The original car was lost in 1939, at the outbreak of World War II. The Corniche was extensively damaged in a traffic accident whilst undergoing road tests. Although the chassis made it home at the Bentley plant in Derby, the bodywork was destroyed in a bombing raid on Dieppe.
The Bentley Corniche is considered the missing link between the company’s Embiricos 4¼ Litre and R Type Continental and was conceived as a high-performance version of the MkV saloon.
The project was originally started in 2001 by volunteers of the WO Bentley Memorial Foundation and the Sir Henry Royce Memorial Foundation but it was brought in-house in February 2018. Bentley boss Adrian Hallmark asked Mulliner to finish the project in 2019 in order to participate in the car maker’s centenary celebrations.
Body panels were hand-formed by Mulliner’s specialists, while the paint laboratory spent many hours producing color samples of the original Imperial Maroon and the side flash of Heather Grey from the limited descriptions available.
The interior design team produced CAD designs for the seats and door trims following an extensive historical research, while the trim team used the period-correct Connolly Vaumol hide, West of England cloth and the carpet from a roll discovered stored away on site.

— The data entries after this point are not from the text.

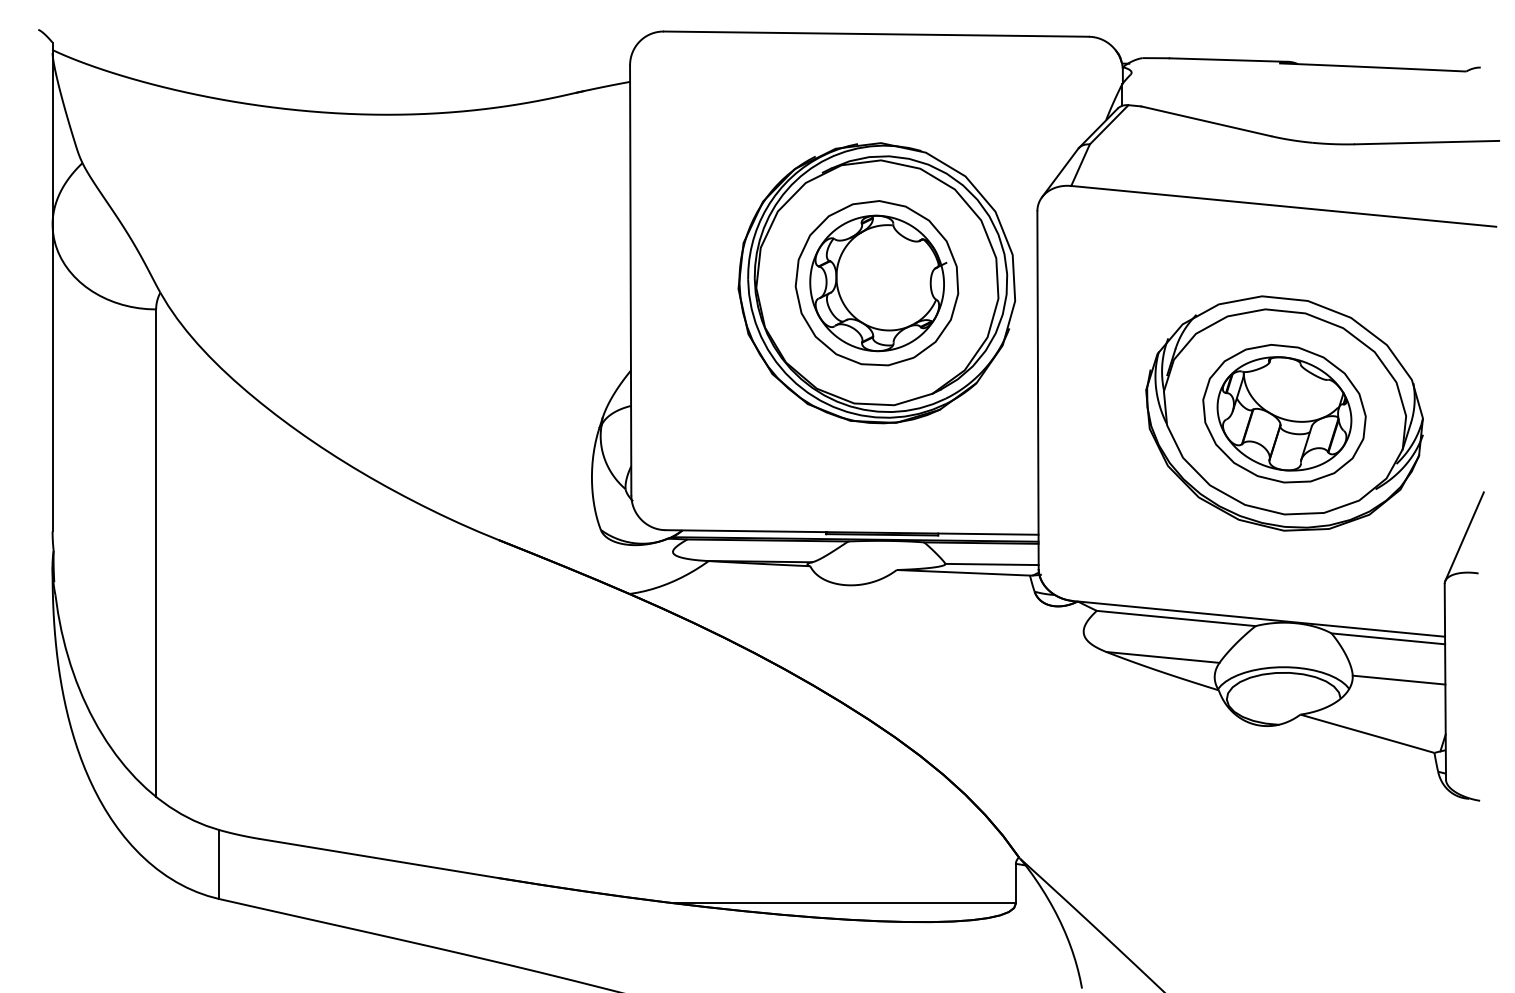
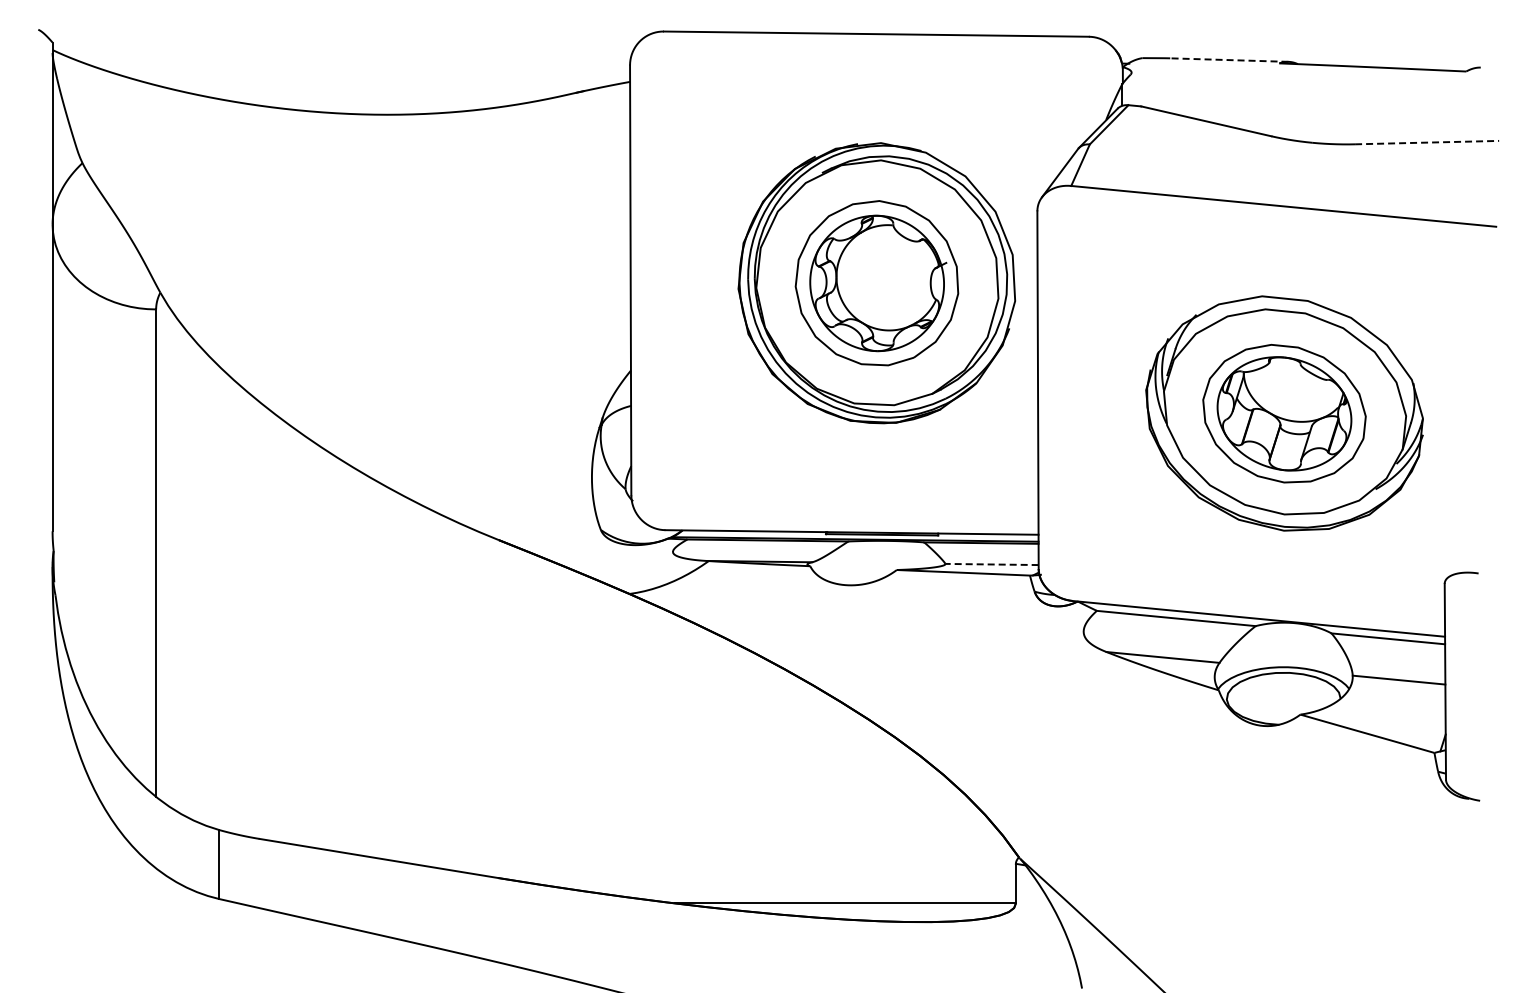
line at (1228, 60): solid -> dashed
line at (1427, 142): solid -> dashed
line at (1464, 536): present -> none
line at (992, 564): solid -> dashed
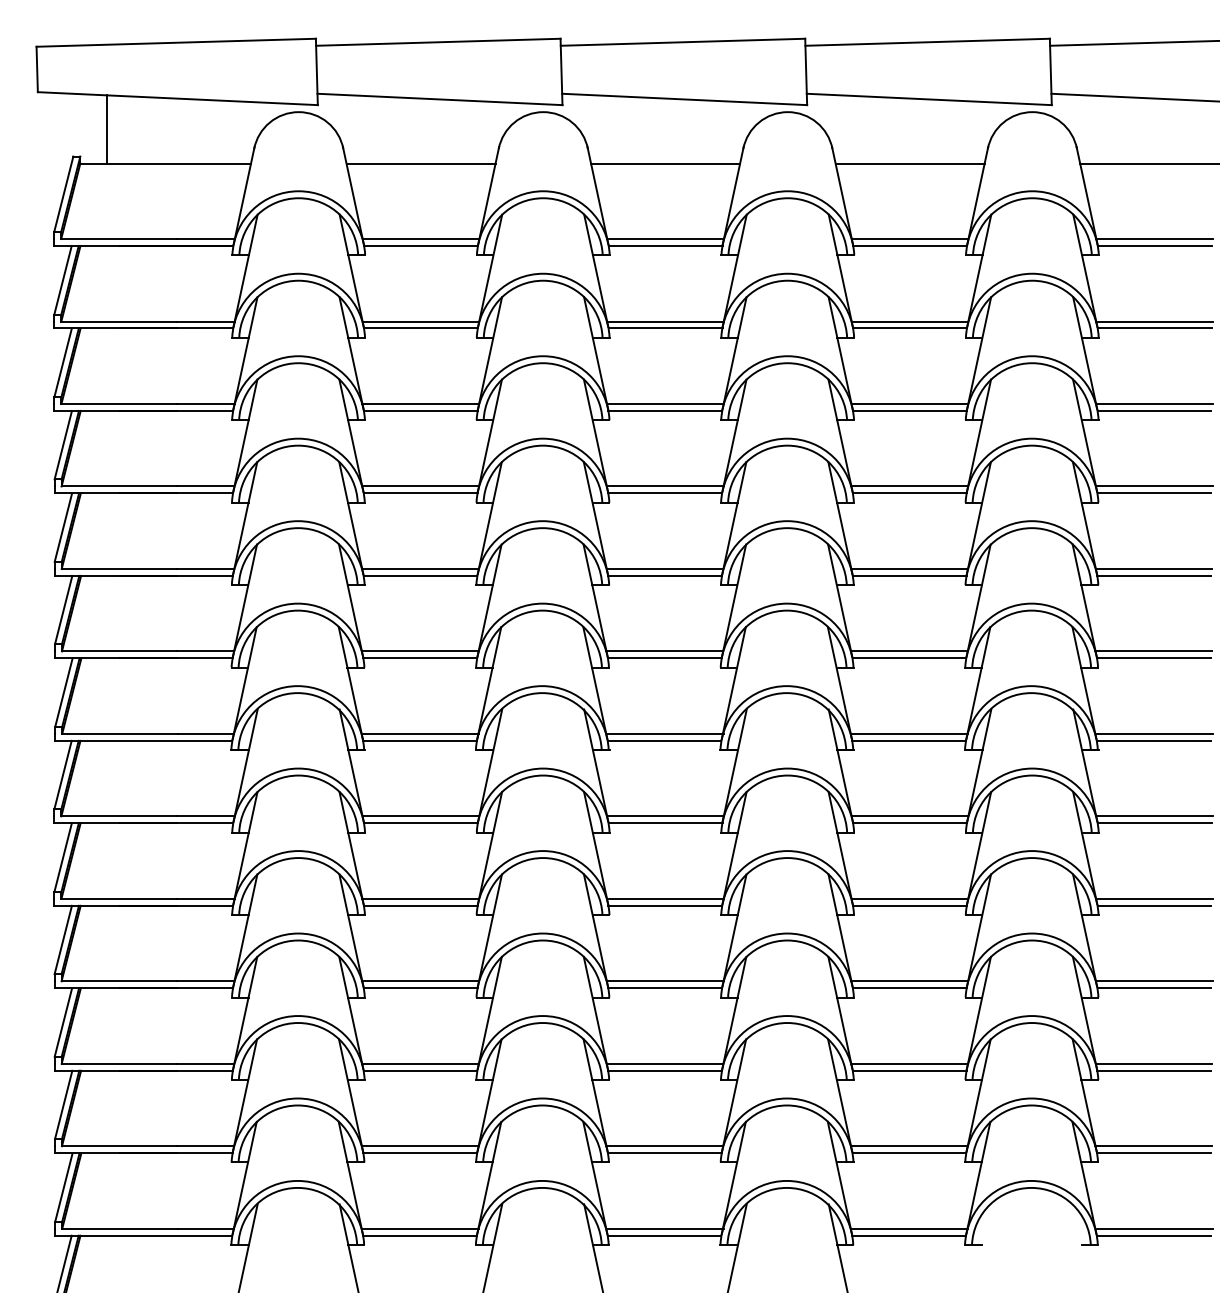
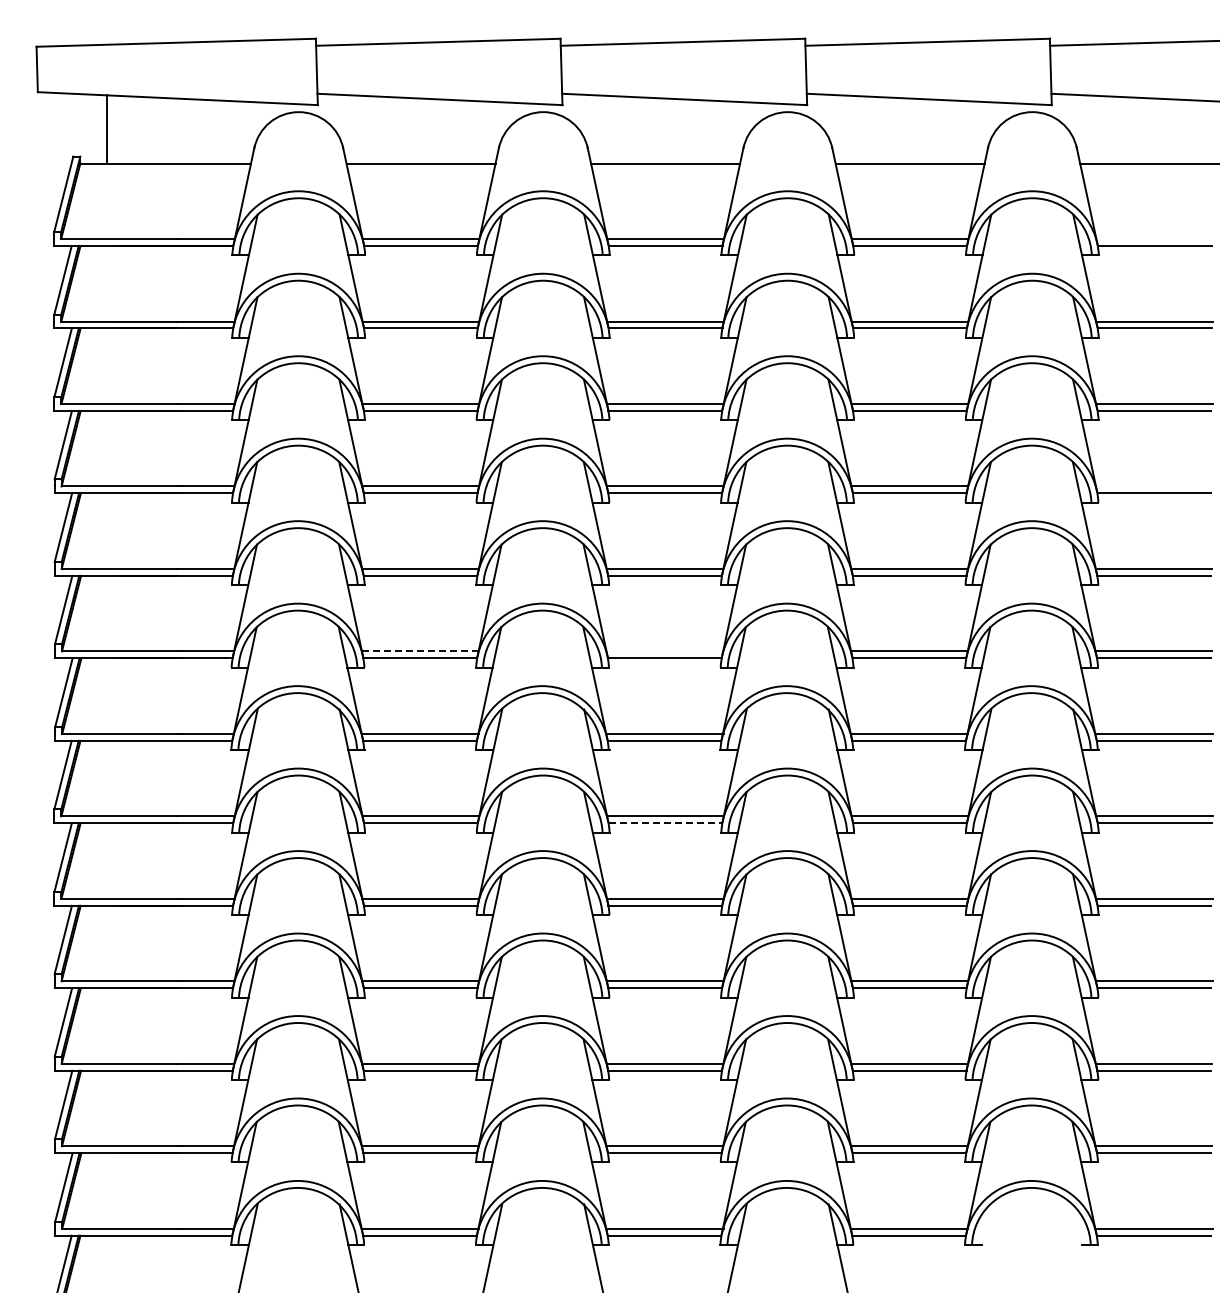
line at (1154, 239): present -> none
line at (1153, 486): present -> none
line at (420, 651): solid -> dashed
line at (664, 651): present -> none
line at (665, 823): solid -> dashed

Mulliner’s master carpenter devised a steam booth in order to be able to bend sections of wood for the interior window surrounds. The front grille was recreated using CAD for its design and it was then hand-formed by metalworkers over a period of three months.
The original 1939 Bentley Corniche was privately commissioned by Greek racer André Embiricos, who wanted a sporting Bentley based on the old 4¼ Litre chassis. The body was penned by Georges Paulin and built by French coachbuilder Pourtout.
The recreated Bentley Corniche will make its public debut at Salon Privé in September and then will join the company’s heritage fleet.